Locate, in the data below, the line that contains "vfov_deg: 7.2" and the line that contains "focal_mm: 16"; reproduce exactly those two lines and every line between them, nothing more.

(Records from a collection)
'''

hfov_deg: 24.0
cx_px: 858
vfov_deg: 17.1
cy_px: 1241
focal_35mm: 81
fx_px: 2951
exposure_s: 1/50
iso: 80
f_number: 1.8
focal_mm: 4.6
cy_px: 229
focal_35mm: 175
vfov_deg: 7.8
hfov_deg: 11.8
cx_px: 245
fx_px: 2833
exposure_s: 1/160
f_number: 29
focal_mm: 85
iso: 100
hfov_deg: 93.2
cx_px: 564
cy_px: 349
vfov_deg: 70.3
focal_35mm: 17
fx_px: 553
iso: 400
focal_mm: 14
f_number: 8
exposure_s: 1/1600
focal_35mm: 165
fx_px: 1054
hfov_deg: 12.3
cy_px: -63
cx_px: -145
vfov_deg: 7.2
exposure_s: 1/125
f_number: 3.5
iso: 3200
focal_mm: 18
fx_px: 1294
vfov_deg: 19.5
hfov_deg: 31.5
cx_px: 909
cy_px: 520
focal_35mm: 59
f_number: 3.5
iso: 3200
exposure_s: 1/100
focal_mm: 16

'''
'''

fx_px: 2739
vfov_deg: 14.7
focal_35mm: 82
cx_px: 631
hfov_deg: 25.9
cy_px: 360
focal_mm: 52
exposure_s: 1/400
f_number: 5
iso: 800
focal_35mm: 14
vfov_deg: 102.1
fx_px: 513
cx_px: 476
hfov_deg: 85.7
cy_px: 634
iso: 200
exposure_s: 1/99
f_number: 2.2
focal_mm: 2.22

'''
'''

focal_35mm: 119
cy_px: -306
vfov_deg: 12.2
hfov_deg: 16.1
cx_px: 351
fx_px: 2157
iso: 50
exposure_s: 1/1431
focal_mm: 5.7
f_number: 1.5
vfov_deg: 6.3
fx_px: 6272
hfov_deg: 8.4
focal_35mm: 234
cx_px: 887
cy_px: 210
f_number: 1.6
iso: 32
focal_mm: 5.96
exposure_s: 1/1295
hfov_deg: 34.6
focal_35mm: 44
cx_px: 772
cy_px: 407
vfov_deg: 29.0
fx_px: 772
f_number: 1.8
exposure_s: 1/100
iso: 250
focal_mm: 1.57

'''

PROBLEM SOLUTION:
vfov_deg: 7.2
exposure_s: 1/125
f_number: 3.5
iso: 3200
focal_mm: 18
fx_px: 1294
vfov_deg: 19.5
hfov_deg: 31.5
cx_px: 909
cy_px: 520
focal_35mm: 59
f_number: 3.5
iso: 3200
exposure_s: 1/100
focal_mm: 16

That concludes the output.